How many of the lines in the material below contain the word "wrist"? Give the number alone.

[Start of section]

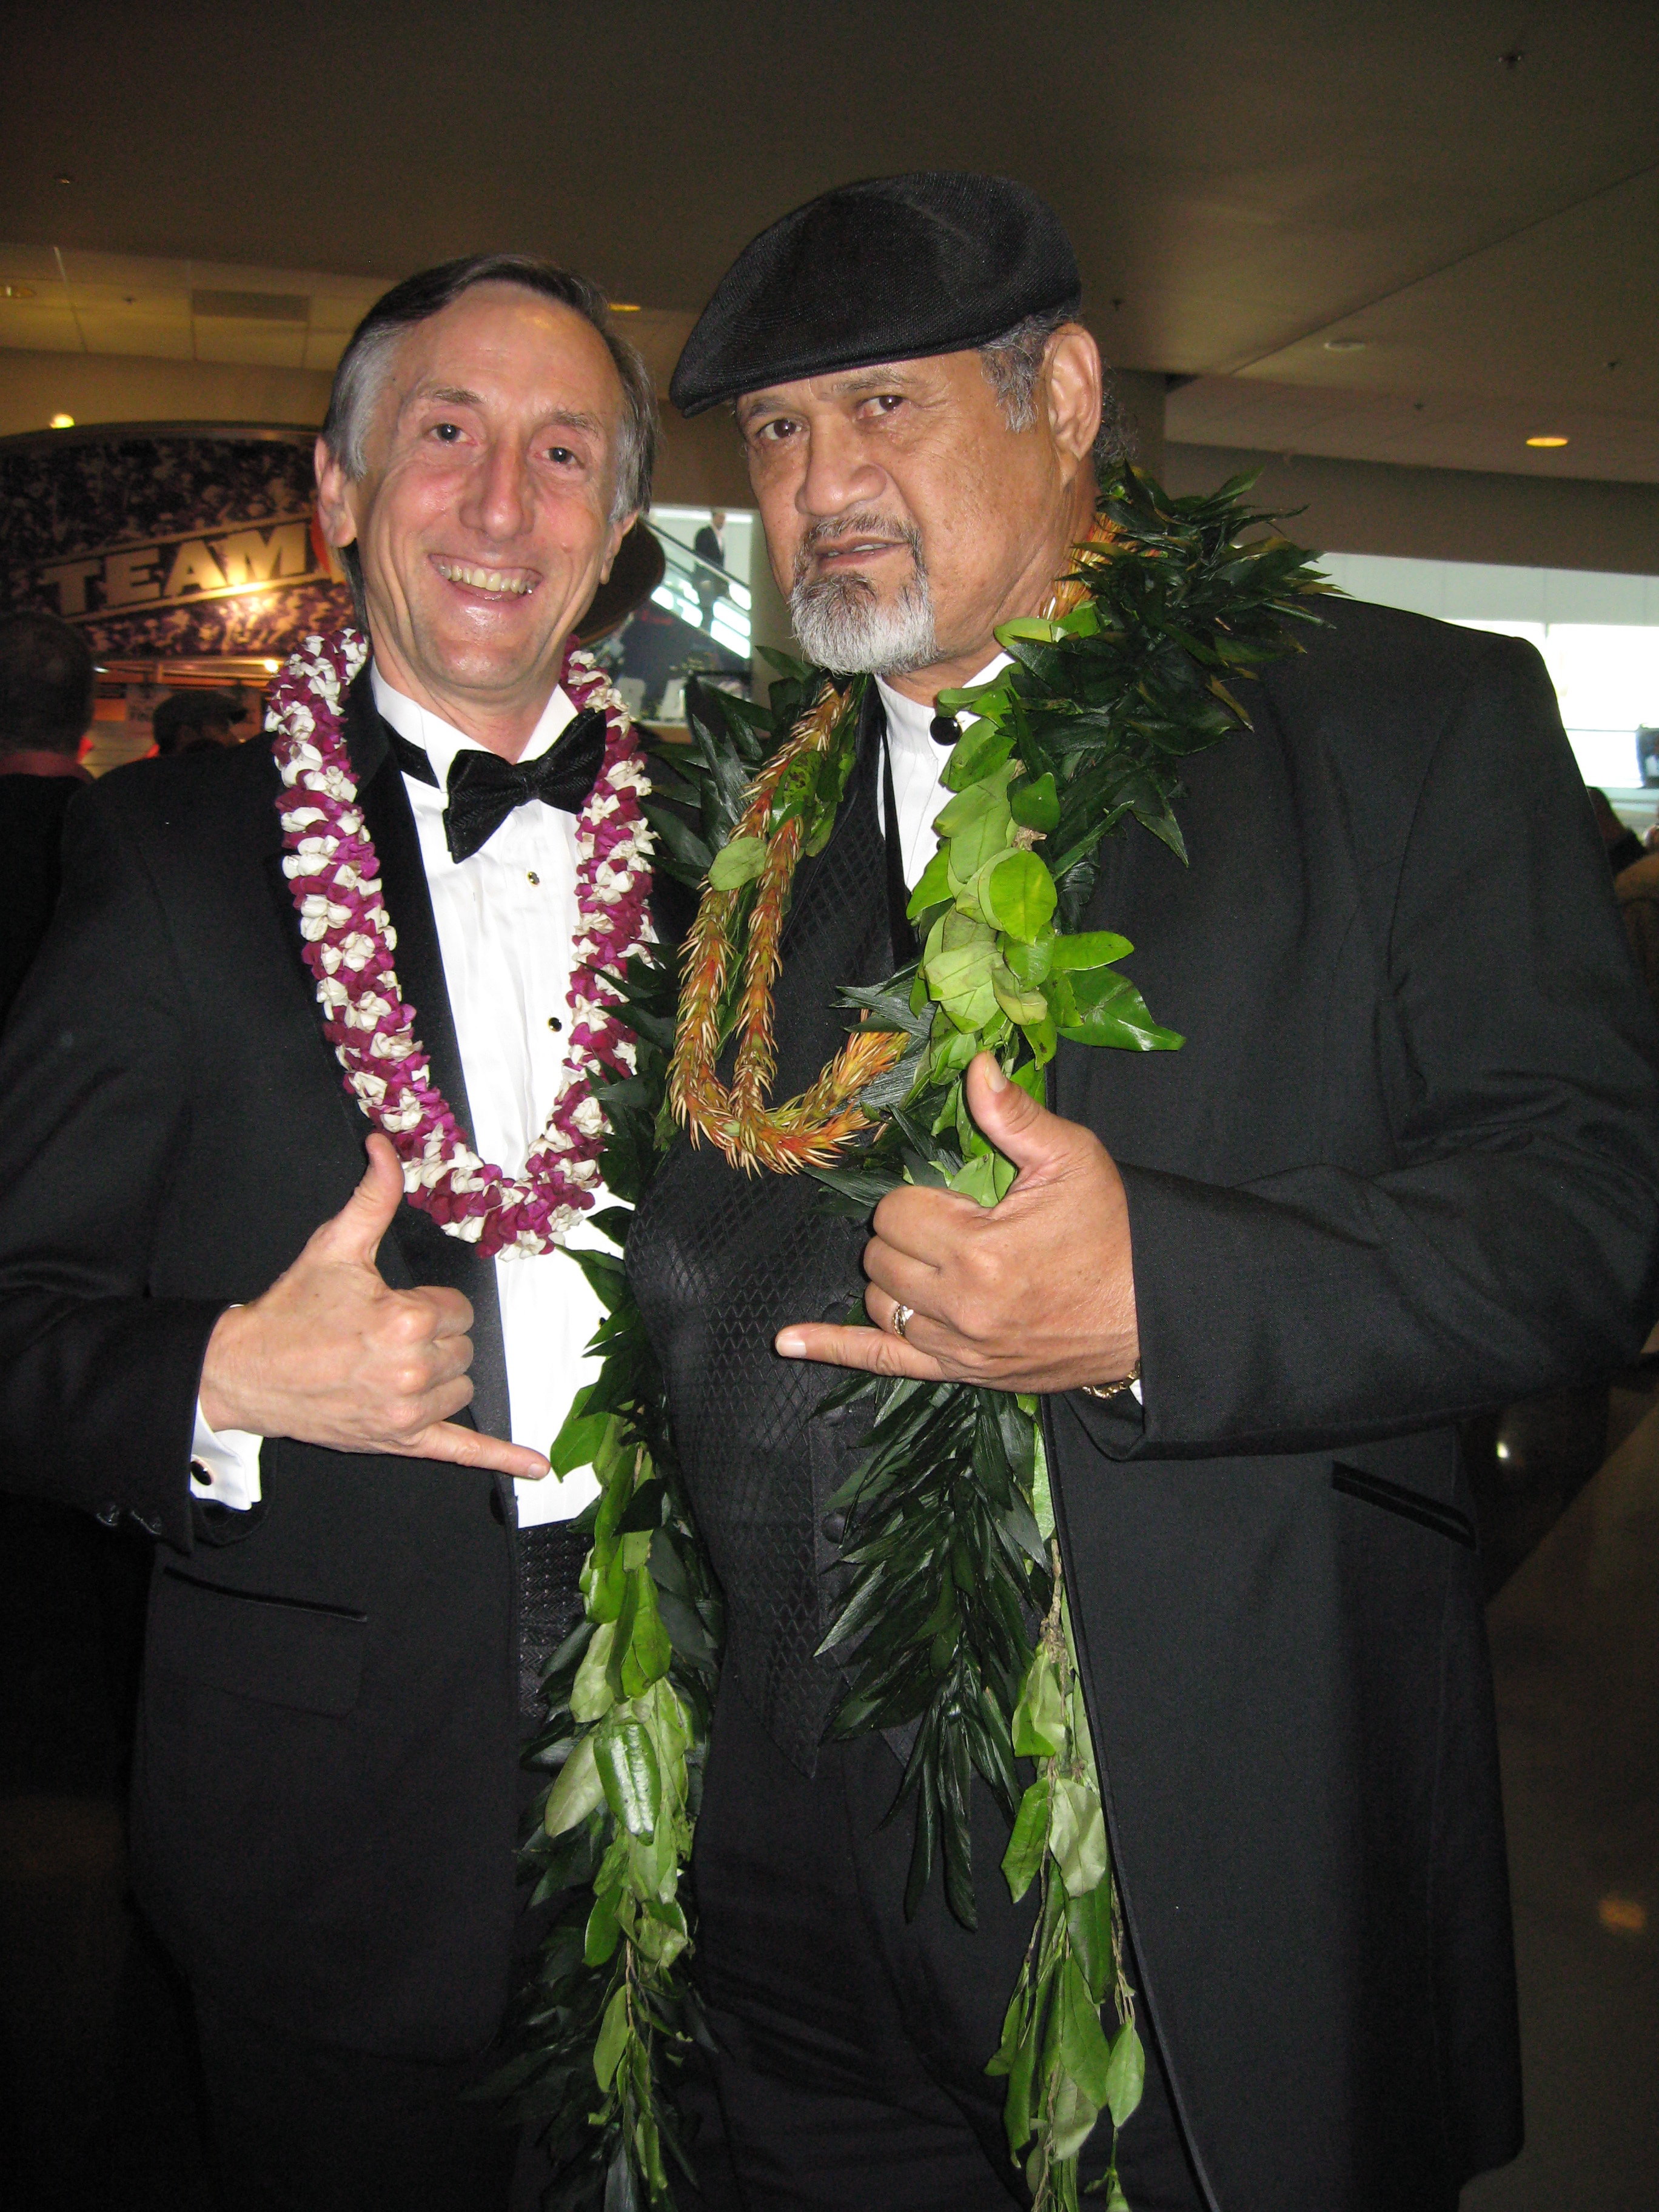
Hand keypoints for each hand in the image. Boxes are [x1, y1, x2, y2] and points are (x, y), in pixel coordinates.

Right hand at [199, 1133, 548, 1479]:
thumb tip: (387, 1146)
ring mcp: (407, 1413)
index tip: (392, 1308)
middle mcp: (413, 1369)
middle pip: (463, 1349)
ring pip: (462, 1388)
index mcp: (406, 1319)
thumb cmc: (292, 1310)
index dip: (429, 1306)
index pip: (458, 1310)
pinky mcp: (400, 1441)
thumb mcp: (335, 1245)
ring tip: (391, 1368)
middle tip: (384, 1337)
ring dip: (438, 1378)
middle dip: (434, 1340)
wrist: (247, 1370)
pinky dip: (500, 1458)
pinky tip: (536, 1466)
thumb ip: (374, 1196)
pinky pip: (462, 1451)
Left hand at [776, 1053, 1137, 1393]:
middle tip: (948, 1224)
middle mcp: (960, 1304)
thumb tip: (975, 1065)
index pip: (897, 1212)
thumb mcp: (1073, 1160)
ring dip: (893, 1279)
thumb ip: (1014, 1116)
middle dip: (904, 1234)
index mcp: (979, 1249)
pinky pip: (883, 1364)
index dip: (918, 1198)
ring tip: (931, 1262)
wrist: (1152, 1310)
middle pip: (881, 1258)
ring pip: (880, 1305)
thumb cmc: (1113, 1232)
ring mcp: (958, 1346)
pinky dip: (832, 1349)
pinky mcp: (963, 1373)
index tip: (955, 1198)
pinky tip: (787, 1341)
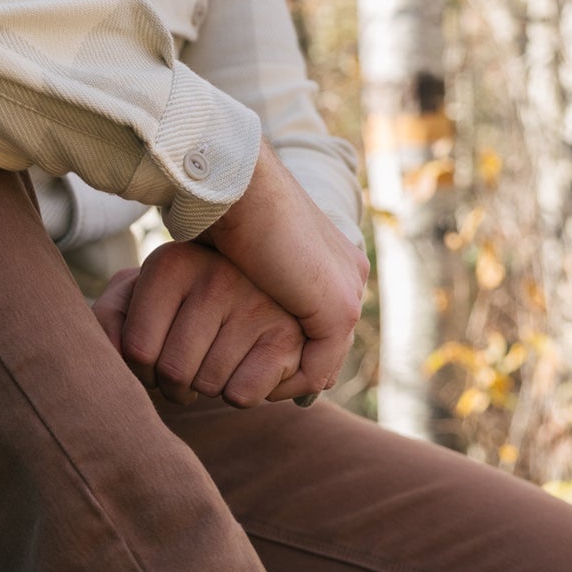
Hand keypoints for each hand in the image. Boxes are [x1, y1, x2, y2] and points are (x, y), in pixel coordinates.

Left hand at [92, 243, 307, 406]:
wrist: (260, 291)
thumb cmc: (181, 303)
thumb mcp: (138, 297)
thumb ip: (110, 319)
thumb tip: (112, 352)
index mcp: (171, 262)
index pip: (135, 350)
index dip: (140, 371)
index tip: (154, 357)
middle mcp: (216, 274)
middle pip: (172, 372)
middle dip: (174, 385)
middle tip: (186, 367)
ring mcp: (256, 302)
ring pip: (208, 386)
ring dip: (207, 387)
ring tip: (216, 359)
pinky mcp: (288, 335)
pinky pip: (243, 396)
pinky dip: (240, 394)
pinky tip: (245, 365)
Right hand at [201, 145, 369, 400]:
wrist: (238, 185)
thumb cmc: (223, 209)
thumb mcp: (245, 253)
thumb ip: (258, 283)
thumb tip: (240, 322)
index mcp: (329, 258)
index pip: (315, 319)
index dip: (279, 345)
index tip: (240, 361)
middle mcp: (348, 275)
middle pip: (321, 342)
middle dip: (284, 368)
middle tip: (242, 382)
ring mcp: (347, 291)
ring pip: (320, 361)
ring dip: (280, 379)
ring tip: (240, 386)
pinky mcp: (338, 308)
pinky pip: (317, 369)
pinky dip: (283, 384)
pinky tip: (249, 382)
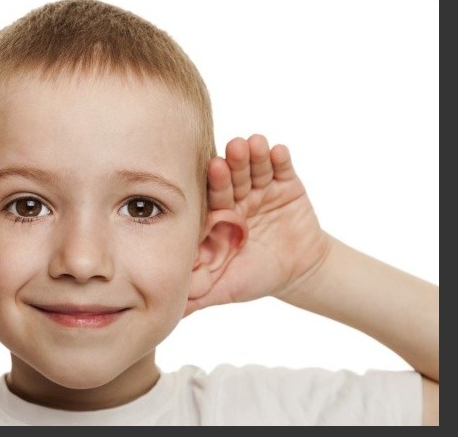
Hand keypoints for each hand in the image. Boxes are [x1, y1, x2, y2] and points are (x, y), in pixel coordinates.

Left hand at [191, 134, 330, 309]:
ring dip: (255, 155)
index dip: (215, 183)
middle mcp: (236, 197)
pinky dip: (280, 159)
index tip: (213, 166)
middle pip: (234, 177)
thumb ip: (195, 295)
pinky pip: (283, 169)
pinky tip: (278, 150)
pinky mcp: (286, 185)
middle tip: (233, 149)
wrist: (296, 273)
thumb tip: (161, 314)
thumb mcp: (223, 288)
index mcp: (217, 216)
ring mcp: (260, 189)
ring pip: (255, 168)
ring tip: (254, 143)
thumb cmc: (252, 278)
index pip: (214, 197)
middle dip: (234, 164)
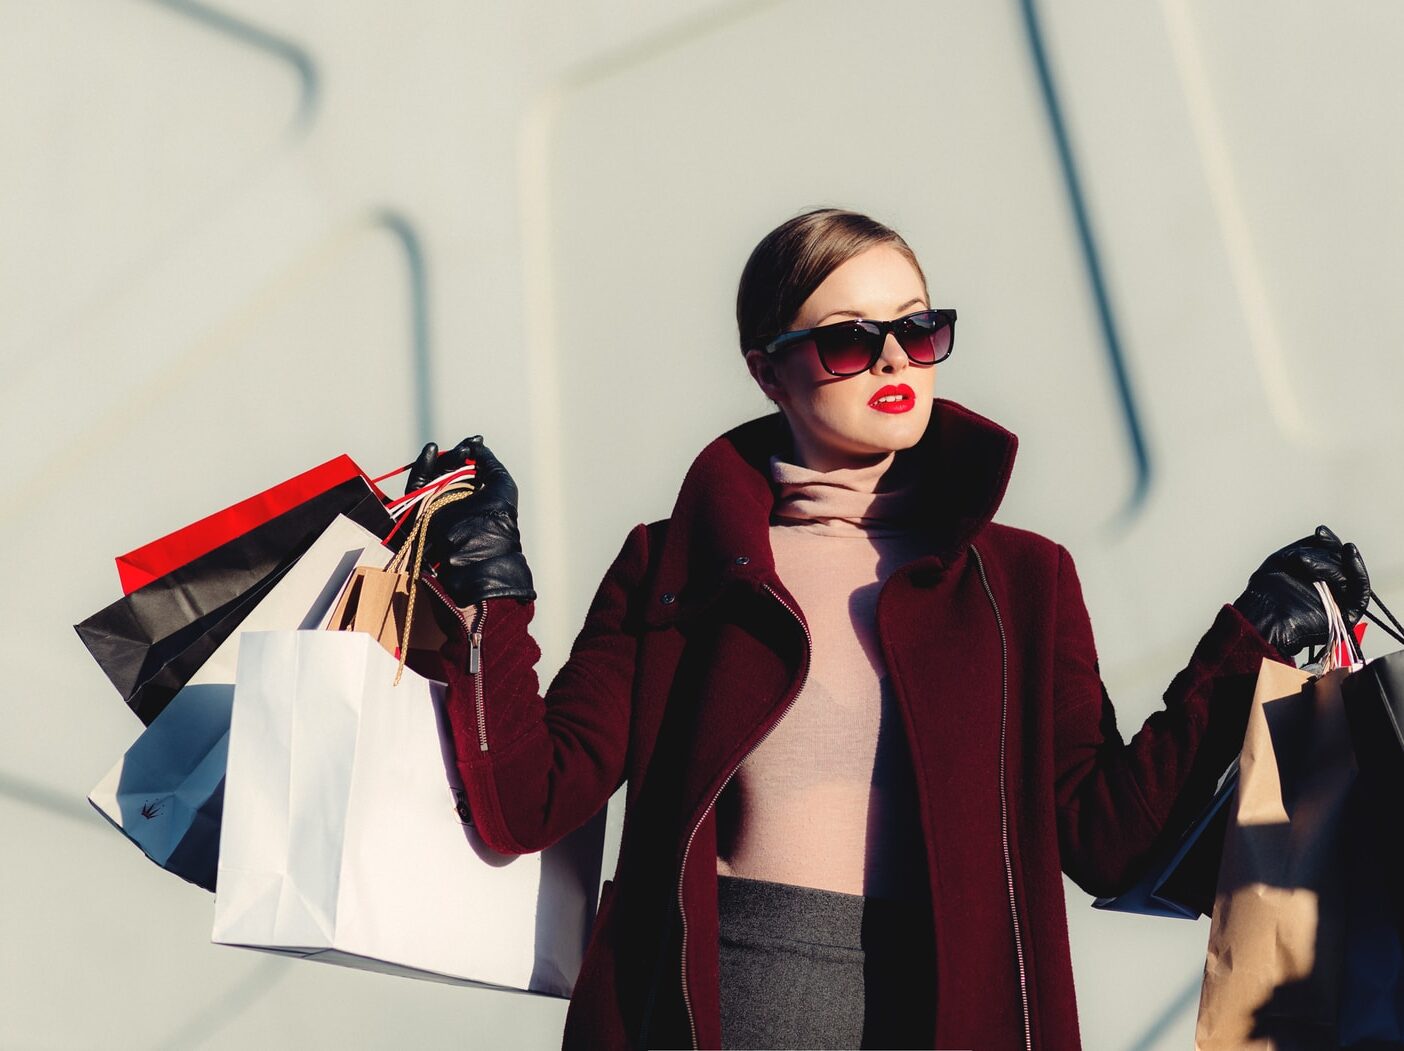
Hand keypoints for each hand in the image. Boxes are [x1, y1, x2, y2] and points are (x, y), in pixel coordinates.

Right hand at [404, 436, 534, 606]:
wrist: (481, 547)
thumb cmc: (498, 516)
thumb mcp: (501, 483)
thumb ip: (489, 461)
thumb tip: (477, 445)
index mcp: (475, 495)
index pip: (466, 468)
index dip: (469, 452)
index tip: (475, 440)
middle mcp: (455, 499)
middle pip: (448, 469)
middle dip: (457, 455)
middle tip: (466, 448)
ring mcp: (437, 504)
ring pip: (433, 475)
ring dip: (444, 459)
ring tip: (458, 452)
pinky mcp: (420, 509)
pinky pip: (417, 486)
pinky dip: (422, 467)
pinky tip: (431, 450)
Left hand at [1233, 525, 1368, 658]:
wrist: (1262, 618)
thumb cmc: (1267, 592)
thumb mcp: (1284, 560)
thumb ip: (1307, 547)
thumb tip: (1324, 535)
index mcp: (1316, 579)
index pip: (1332, 557)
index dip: (1328, 543)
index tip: (1320, 532)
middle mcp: (1330, 590)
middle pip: (1341, 564)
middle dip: (1325, 555)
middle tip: (1301, 558)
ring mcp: (1340, 602)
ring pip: (1349, 575)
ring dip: (1332, 563)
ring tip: (1304, 563)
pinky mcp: (1348, 616)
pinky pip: (1361, 592)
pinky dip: (1358, 572)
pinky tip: (1349, 555)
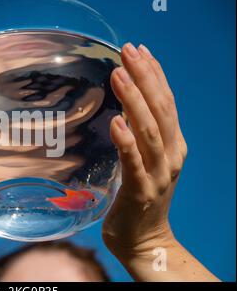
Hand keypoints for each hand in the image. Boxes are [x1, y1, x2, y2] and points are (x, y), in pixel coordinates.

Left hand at [103, 43, 187, 256]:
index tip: (139, 50)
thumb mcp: (145, 159)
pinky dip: (127, 141)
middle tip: (127, 51)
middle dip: (145, 77)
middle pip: (161, 109)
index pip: (166, 102)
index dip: (154, 74)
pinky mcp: (141, 191)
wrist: (145, 240)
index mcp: (173, 145)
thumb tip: (124, 104)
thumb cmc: (140, 197)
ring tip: (119, 75)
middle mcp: (171, 155)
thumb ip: (140, 134)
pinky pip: (134, 162)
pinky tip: (116, 122)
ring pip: (150, 130)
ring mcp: (158, 173)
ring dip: (134, 100)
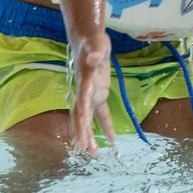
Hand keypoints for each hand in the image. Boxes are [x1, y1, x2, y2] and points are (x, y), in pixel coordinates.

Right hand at [69, 36, 116, 154]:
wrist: (88, 38)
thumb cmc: (93, 41)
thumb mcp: (97, 43)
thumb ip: (96, 51)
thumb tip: (93, 58)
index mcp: (84, 81)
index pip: (81, 101)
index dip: (81, 116)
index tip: (81, 130)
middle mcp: (85, 91)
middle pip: (81, 115)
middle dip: (83, 133)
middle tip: (86, 151)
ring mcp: (90, 94)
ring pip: (88, 119)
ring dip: (89, 135)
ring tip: (93, 154)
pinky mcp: (98, 94)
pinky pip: (101, 114)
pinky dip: (105, 126)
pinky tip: (111, 139)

[End of section]

## The completed task
9